▶ Work required
Reproduce exactly the lines below, from the first through the one containing "hacimsel sisler, gerçekçi", and nothing more.

[Saved data entries]
*****

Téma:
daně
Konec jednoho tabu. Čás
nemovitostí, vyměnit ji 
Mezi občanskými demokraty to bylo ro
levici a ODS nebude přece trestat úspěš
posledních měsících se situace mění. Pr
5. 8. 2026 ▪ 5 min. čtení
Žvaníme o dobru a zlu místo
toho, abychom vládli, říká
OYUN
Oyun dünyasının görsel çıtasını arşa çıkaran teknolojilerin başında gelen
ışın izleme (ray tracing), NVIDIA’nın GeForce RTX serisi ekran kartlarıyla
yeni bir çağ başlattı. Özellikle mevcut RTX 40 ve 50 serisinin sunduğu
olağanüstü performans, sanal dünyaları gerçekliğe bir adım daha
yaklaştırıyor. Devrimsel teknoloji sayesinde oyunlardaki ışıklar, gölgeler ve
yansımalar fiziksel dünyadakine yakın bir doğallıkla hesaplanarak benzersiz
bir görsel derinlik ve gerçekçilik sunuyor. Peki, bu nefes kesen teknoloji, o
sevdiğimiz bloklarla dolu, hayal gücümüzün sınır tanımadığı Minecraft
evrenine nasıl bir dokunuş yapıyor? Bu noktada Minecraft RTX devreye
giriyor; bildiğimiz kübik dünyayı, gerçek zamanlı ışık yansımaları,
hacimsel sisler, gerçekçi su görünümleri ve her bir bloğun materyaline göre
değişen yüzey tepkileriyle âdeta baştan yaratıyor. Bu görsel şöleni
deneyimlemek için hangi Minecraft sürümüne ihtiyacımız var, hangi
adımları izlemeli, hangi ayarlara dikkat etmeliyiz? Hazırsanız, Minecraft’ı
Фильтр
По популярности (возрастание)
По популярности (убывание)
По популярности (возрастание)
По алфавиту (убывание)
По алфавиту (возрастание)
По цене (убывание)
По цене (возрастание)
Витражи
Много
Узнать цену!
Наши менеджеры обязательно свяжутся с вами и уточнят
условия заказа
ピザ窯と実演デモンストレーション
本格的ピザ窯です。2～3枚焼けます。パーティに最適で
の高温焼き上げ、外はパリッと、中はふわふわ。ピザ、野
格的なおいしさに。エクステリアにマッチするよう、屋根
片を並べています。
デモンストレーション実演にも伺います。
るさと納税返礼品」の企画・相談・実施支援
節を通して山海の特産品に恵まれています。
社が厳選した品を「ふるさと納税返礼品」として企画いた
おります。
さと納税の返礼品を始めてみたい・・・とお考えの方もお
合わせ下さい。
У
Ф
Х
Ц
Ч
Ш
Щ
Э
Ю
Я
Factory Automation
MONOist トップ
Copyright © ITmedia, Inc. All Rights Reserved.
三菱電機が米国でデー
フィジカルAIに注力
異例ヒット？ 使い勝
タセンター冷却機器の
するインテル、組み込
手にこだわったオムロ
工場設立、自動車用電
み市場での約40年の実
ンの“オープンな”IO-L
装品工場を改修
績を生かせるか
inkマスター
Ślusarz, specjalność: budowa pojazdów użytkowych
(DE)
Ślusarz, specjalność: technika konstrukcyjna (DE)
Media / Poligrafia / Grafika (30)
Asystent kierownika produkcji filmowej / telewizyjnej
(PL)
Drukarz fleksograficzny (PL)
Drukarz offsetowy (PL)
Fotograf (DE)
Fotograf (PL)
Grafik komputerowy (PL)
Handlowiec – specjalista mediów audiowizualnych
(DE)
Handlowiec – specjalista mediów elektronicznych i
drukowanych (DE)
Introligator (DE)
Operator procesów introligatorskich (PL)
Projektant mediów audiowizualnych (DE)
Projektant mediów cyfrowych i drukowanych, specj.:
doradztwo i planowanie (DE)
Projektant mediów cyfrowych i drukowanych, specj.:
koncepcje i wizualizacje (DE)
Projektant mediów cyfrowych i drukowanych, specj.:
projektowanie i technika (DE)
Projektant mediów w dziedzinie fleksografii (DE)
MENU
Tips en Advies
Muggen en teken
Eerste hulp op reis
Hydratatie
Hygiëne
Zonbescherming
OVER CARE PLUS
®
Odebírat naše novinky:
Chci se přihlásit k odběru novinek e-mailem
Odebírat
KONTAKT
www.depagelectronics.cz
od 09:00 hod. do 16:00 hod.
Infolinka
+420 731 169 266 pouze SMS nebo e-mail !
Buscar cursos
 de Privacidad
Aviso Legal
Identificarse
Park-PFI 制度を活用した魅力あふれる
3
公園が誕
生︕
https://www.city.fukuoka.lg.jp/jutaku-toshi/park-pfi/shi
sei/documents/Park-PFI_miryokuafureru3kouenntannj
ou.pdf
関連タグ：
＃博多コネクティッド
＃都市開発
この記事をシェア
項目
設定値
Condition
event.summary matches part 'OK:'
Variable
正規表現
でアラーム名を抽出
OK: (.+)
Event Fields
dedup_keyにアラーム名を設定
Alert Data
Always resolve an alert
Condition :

*****

▶ Worked solution
Téma:
daně
Konec jednoho tabu. Čás
nemovitostí, vyměnit ji 
Mezi občanskými demokraty to bylo ro
levici a ODS nebude přece trestat úspěš
posledních měsících se situace mění. Pr
5. 8. 2026 ▪ 5 min. čtení
Žvaníme o dobru a zlu místo
toho, abychom vládli, říká
OYUN
Oyun dünyasının görsel çıtasını arşa çıkaran teknolojilerin başında gelen
ışın izleme (ray tracing), NVIDIA’nın GeForce RTX serisi ekran kartlarıyla
yeni bir çağ başlattı. Özellikle mevcut RTX 40 ve 50 serisinin sunduğu
olağanüstü performans, sanal dünyaları gerçekliğe bir adım daha
yaklaştırıyor. Devrimsel teknoloji sayesinde oyunlardaki ışıklar, gölgeler ve
yansımalar fiziksel dünyadakine yakın bir doğallıkla hesaplanarak benzersiz
bir görsel derinlik ve gerçekçilik sunuyor. Peki, bu nefes kesen teknoloji, o
sevdiğimiz bloklarla dolu, hayal gücümüzün sınır tanımadığı Minecraft
evrenine nasıl bir dokunuş yapıyor? Bu noktada Minecraft RTX devreye
giriyor; bildiğimiz kübik dünyayı, gerçek zamanlı ışık yansımaları,
hacimsel sisler, gerçekçi su görünümleri ve her bir bloğun materyaline göre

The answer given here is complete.